» WORK REQUIRED
An exact restatement of the entire listing is needed, excluding all images.

++++ DATA EXTRACT

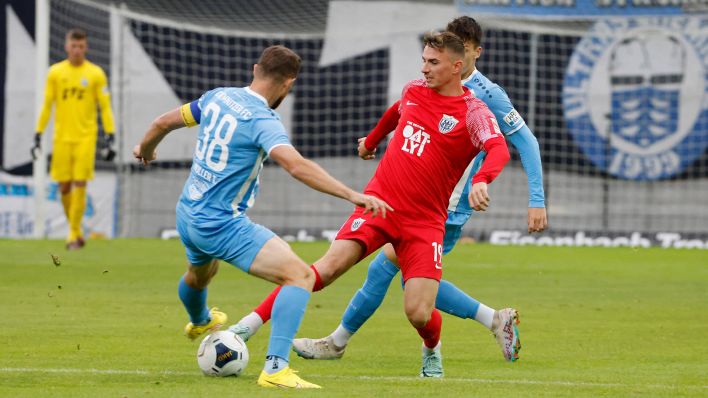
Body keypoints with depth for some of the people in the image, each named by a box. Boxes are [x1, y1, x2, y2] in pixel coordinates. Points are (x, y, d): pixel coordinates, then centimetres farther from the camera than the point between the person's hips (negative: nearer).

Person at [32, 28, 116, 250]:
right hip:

++++++++

» RESULT
Body keypoints with depth for some of the people in the image, each named by a box. Boxes are [x1, y1, x2, y2] in pixel coordinates. Points are (x, y, d): pixel coordinates, then centimetres farther from the camera than the point between the person's hips (negative: nearer).

Person at [32, 28, 116, 250]:
right hip:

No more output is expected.